De pronto, todos empezaron a hablar a la vez. Sólo Cleofás callaba, y seguía mirándome atentamente.

La noche se desvanecía, y en lo alto lucía el azul intenso del amanecer. Las estrellas, mis preciosas estrellas, aún eran visibles. Y en el interior de la casa seguían los cantos y las danzas. -¿Qué vas a hacer ahora? -preguntó Cleofás.

Pensé un largo instante y luego respondí:

– Continuaré, de sorpresa en sorpresa. -¿Qué estáis hablando? -preguntó Santiago.

Empezaron a reñir otra vez. Jasón hizo gestos vehementes para reclamar silencio.

– Yeshua, te pido que digas a estos bobos crédulos que tú no has convertido el agua en vino.

Mi tío empezó a reír. Como siempre le ocurría, la risa empezaba en tono bajo, como un susurro que después iba ganando en intensidad. Seguía siendo una risa sorda, pero más oscura y más plena.

– Díselo -me pidió Santiago-. Nuestro joven primo se está cubriendo de ridículo con esa historia, y va a conseguir que además todo el mundo se ría de ti.

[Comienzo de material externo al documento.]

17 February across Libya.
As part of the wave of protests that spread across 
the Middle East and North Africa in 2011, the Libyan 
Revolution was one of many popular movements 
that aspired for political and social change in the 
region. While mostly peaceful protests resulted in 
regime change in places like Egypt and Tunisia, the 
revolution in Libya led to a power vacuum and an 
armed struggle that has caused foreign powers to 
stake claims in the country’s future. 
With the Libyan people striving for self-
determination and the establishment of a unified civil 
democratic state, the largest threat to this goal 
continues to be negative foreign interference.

Diles que eso no ha ocurrido.

– Ha ocurrido y todos lo hemos visto -dijo Pedro.

Andrés y Santiago hijo de Zebedeo apoyaron con vehemencia su afirmación.

Entonces mi hermano Santiago se llevó las manos a la cabeza.

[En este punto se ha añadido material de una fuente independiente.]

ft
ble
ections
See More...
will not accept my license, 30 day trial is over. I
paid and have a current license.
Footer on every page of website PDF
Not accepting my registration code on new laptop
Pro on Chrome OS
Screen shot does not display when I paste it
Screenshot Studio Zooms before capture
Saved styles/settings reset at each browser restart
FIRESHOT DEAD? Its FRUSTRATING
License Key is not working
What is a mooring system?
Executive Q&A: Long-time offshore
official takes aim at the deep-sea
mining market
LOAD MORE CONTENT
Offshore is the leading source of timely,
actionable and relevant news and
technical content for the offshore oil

– Creo que expulsaste al diablo de esa mujer -dijo Jasón-. Creo que puedes rezar para que deje de llover, y la lluvia para. Esas cosas sí, creo en esas cosas. Pero esto no, no lo acepto.

Cleofás se me acercó. -¿Qué vas a hacer? -dijo en voz baja, pero los demás lo oyeron-.

Cuando eras niño, muchas veces me pedías respuestas. ¿Lo recuerdas?

– Sí.

– Te dije que un día las respuestas me las darías tú. Y también te dije que yo explicaría todas las cosas que sabía.

– Sí.

– Bueno, ahora te digo: tú eres el Ungido. Eres Cristo el Señor. Y debes guiarnos a todos.

Pedro, los hijos de Zebedeo y Felipe asintieron, y dijeron que ellos también lo creían así.

– Debes guiarnos ahora, no tienes otra opción -dijo Cleofás-. Debes ir delante y enfrentarte a cuantos desafíen a Israel. Debes tomar las armas, como han predicho los profetas.

– No.

– Yeshua, no puedes eludir eso -dijo Cleofás-. Yo vi y oí en el Jordán. Y he visto el agua convertirse en vino.

– Sí, has visto esas cosas -dije-, pero yo no conduciré a nuestro pueblo a la batalla.

– Pero mira a tu alrededor -terció Jasón, acalorado-. Los tiempos lo exigen. Poncio Pilatos… bueno, él fue la razón de que Juan marchase al desierto. Fue Pilatos con sus malditos estandartes. Y la Casa de Caifás, ¿qué hicieron ellos para impedir ese desastre? Yeshua, tienes que llamar a Israel a que tome las armas.

– Hermano -dijo Santiago-, es así, sin la menor duda.

– No.

– Yeshua, las palabras de Isaías dicen que debes hacerlo -me recordó Cleofás.

– No me las cites, tío. Las conozco.

– Yeshua, si lo haces -dijo Santiago-, ¿cómo podemos fracasar? Hemos de tomar las armas. Es el momento que esperábamos, por el que rezábamos.